■ Extracted entries ■
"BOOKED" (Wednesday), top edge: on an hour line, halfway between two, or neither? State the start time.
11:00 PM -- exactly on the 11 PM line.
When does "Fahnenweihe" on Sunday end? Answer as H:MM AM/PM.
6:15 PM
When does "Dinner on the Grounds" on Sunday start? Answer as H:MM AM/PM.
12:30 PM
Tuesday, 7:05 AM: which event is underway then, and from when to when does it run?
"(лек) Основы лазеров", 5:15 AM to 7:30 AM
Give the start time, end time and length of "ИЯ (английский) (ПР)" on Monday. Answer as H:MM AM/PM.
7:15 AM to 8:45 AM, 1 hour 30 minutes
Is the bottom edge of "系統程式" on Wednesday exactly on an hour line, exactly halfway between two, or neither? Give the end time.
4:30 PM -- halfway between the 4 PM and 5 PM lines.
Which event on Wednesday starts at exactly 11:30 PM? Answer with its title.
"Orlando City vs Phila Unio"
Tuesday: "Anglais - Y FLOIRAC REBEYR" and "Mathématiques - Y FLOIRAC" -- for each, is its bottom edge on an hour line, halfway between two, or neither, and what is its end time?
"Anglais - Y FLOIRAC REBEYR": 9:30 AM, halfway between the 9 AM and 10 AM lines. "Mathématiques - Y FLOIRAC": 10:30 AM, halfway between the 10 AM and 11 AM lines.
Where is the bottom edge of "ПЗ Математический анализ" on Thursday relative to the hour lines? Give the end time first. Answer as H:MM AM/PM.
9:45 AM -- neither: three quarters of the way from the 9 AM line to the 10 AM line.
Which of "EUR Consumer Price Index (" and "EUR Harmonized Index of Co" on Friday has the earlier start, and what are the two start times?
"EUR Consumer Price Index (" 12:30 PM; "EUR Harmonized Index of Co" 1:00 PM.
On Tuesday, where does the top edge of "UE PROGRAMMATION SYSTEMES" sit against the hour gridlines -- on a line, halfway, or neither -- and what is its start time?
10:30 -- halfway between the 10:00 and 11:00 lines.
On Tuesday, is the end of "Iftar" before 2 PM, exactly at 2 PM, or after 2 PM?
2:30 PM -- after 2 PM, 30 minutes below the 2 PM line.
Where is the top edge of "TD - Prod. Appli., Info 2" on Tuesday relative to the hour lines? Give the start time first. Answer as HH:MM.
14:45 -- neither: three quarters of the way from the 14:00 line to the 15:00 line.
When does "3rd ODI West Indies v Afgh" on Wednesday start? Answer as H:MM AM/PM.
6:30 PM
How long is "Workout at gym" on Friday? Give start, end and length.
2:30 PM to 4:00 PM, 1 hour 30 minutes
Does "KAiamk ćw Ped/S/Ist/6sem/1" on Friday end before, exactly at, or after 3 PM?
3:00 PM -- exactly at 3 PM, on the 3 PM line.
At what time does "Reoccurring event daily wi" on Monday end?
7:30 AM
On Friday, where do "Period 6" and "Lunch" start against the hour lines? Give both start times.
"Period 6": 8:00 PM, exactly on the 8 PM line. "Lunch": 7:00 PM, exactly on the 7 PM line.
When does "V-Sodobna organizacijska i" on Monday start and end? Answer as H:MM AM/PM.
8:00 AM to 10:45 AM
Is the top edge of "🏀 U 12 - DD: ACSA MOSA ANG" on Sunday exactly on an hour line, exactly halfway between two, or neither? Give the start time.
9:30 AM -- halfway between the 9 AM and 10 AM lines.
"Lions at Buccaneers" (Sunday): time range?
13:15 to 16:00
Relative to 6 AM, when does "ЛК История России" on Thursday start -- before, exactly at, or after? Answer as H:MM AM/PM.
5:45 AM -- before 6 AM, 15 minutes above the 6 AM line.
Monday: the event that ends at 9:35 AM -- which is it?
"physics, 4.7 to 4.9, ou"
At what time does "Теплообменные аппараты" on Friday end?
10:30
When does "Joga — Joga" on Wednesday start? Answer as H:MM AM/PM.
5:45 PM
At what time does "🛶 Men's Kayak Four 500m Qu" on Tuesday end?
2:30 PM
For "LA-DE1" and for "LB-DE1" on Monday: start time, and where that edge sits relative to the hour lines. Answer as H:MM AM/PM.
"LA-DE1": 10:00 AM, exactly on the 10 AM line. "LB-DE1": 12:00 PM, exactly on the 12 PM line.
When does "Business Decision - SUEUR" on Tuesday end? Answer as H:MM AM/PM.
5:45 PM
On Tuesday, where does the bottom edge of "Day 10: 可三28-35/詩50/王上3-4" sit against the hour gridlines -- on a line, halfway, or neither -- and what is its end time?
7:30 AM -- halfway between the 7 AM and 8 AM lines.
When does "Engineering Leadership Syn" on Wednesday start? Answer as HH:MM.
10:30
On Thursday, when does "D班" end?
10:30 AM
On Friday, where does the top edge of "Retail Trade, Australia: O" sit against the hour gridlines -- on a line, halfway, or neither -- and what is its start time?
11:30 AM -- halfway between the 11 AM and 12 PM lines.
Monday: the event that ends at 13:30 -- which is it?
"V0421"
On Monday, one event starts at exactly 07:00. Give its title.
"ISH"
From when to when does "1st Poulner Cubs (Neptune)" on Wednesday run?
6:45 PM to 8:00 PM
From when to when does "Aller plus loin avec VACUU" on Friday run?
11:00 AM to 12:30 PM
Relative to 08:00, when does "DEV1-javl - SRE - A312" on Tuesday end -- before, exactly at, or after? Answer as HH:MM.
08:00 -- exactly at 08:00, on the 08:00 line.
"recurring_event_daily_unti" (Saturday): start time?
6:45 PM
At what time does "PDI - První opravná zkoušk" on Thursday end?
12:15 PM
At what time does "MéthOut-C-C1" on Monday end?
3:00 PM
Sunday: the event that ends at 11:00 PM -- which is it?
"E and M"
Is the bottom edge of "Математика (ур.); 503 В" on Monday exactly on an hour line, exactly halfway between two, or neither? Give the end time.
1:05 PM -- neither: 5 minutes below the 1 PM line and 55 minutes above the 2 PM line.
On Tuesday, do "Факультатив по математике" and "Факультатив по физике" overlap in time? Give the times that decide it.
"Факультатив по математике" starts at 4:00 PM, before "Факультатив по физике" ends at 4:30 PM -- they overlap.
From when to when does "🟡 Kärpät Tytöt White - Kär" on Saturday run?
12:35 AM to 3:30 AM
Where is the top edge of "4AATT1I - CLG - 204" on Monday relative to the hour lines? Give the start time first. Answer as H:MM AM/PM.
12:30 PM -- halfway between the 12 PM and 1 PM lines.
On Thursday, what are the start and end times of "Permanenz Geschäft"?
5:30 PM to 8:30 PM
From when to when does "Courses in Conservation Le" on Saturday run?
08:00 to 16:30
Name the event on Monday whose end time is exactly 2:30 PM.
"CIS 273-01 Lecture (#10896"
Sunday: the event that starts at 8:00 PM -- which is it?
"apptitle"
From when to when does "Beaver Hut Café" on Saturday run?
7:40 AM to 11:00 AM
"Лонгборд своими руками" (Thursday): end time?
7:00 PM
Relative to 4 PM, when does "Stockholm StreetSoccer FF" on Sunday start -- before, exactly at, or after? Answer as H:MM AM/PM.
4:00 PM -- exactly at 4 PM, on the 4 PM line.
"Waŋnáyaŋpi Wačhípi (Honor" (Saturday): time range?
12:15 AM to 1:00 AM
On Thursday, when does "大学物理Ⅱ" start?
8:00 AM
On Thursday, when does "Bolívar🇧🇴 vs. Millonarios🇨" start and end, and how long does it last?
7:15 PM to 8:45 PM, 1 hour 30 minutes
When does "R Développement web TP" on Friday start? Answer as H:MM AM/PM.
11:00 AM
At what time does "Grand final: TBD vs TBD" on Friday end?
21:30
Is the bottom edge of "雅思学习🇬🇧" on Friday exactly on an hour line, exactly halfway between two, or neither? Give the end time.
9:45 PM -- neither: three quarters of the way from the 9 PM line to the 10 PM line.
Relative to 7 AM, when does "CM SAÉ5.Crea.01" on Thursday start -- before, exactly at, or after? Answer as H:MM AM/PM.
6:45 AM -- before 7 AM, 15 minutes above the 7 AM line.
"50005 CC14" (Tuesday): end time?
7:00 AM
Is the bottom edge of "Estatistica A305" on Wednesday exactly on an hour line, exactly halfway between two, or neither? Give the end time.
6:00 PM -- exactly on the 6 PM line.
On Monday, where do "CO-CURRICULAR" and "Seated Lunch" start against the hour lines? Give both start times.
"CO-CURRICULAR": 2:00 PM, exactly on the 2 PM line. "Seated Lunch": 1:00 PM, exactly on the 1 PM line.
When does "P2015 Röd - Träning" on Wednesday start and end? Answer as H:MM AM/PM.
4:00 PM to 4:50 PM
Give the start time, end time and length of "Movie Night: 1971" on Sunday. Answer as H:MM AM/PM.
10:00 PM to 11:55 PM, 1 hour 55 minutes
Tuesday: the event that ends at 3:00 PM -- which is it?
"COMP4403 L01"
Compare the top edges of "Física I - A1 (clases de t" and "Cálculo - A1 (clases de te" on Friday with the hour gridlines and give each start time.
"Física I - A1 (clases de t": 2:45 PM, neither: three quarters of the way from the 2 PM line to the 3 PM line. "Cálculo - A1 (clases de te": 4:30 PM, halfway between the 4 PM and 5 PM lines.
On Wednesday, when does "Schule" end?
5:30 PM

■ The exercise ■
Transcribe every row without changes, from the line that contains "Compare the top" down to the last row.

■ Exercise result ■
Compare the top edges of "Física I - A1 (clases de t" and "Cálculo - A1 (clases de te" on Friday with the hour gridlines and give each start time.
"Física I - A1 (clases de t": 2:45 PM, neither: three quarters of the way from the 2 PM line to the 3 PM line. "Cálculo - A1 (clases de te": 4:30 PM, halfway between the 4 PM and 5 PM lines.
On Wednesday, when does "Schule" end?
5:30 PM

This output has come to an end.